Style and swagger have returned to Stamford Bridge, recalling Ruud Gullit's sexy football of a decade ago and the strutting Chelsea side of the 1970s, the trendiest in town.
It is not just that the southwest London club enjoy riches beyond the wildest dreams of most teams courtesy of billionaire Russian owner Roman Abramovich.
Nor that they are sitting at the top of the English Premier League, having already coasted into the second round of the Champions League with two games to spare.
Manager Jose Mourinho, who won the European Cup with Porto last season and has settled into English soccer with a self-assurance bordering on cockiness, simply exudes confidence.
"Yes I am even more confident now we can win the title," he said after his side beat neighbours Fulham 4-1 last weekend, their third four-goal haul in as many league games. "That is not me being vain or arrogant. I just feel it to be the case."
Before the game he even suggested that Chelsea would win the title a week or two before the season ends in May.
Mourinho's masterplan has been boosted by the arrival of the season's Dutch revelation, Arjen Robben, who has scored four goals in four matches since his debut following a pre-season injury.
DEFT TOUCH
On Saturday, the 20-year-old winger's lightning speed and deft touch turned the Fulham defence inside out.
"Robben is one of the best players in the world. He was simply awesome," Fulham coach Chris Coleman said, describing the whole Chelsea performance as "breathtaking".

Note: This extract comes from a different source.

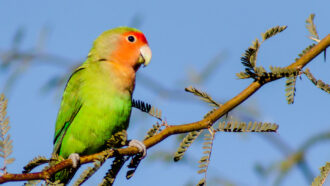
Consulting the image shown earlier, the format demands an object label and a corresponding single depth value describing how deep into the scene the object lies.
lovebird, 4.13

Mourinho and his management team are already looking forward to fans' celebrations along Chelsea's fashionable Kings Road next year -- Chelsea's centenary year and 50 years since their only previous English league title.
It was here in the swinging Sixties and Seventies that Chelsea players such as Peter Osgood and Charlie Cooke, sideburned and kipper-tied, took to the clubs and bars to glory in their victories, alongside film stars and pop celebrities.
Celebrity support is still a feature of the club -- Oscar-winning actor and director Richard Attenborough is life vice-president -- but times have changed.
Now that Abramovich has poured hundreds of millions of dollars into the club, Mourinho is under enormous pressure to deliver heavy-duty silverware.
The odd FA Cup, League Cup or even European Cup Winners' Cup may have delighted the good-time team of the 1970s and the new international brigade under Gullit and successor Gianluca Vialli, but Mourinho and chief executive Peter Kenyon seek more enduring rewards.
Kenyon's aim is for Chelsea to become the most successful team in Europe, rivalling Real Madrid, Manchester United and AC Milan, and to market the brand globally.
"It's about sustained success," he said last week. Kenyon has a 10-year business plan that envisages financial profitability, independent of Abramovich's wealth, within five.
"You can only have a successful football business on the back of a successful team," he said. "I don't think you can reach that point without European success."
EUROPEAN FORCE
Mourinho has said he wants to settle long-term in London. He is an ambitious man and building Chelsea into a European force would fuel that ambition.
The Portuguese says he loved watching the FA Cup on television as a child but his mission in his debut season in England is to win Chelsea's first league title since 1955.
He would also dearly like to lay his hands on the Champions League trophy again.
Meticulous planning, commitment, discipline and team spirit are the cornerstones of his campaign.
Laid-back may have described some of his predecessors but it has no place in Mourinho's comprehensive English vocabulary.
When Romania's Adrian Mutu behaved erratically his boss ordered a drugs test which proved positive and the 15.8-million-pound striker was dismissed last month for cocaine abuse.
Mourinho started the season with a disparate group of admittedly talented internationals many of whom had never played together and whose pre-season training had been cut short by the European Championship. His instincts were for control and defence.
While champions Arsenal went on a goal-scoring spree, Chelsea ground out a series of 1-0 defeats and were branded dull by football pundits.
His tactics have paid off. Chelsea's miserly defence has conceded only four times in 19 matches and as team confidence and awareness have grown the goals have started to flow.
Mourinho and the fans just beginning to warm to him might glance at last season's statistics before taking too much for granted, however.
Under coach Claudio Ranieri, Chelsea occupied the top spot for two weeks from November 30 before losing to Bolton Wanderers at home and dropping a place. They never regained the lead and finished a distant second to Arsenal, tumbling out of the Champions League in the semi-finals.
Chelsea face Bolton at Stamford Bridge on Saturday.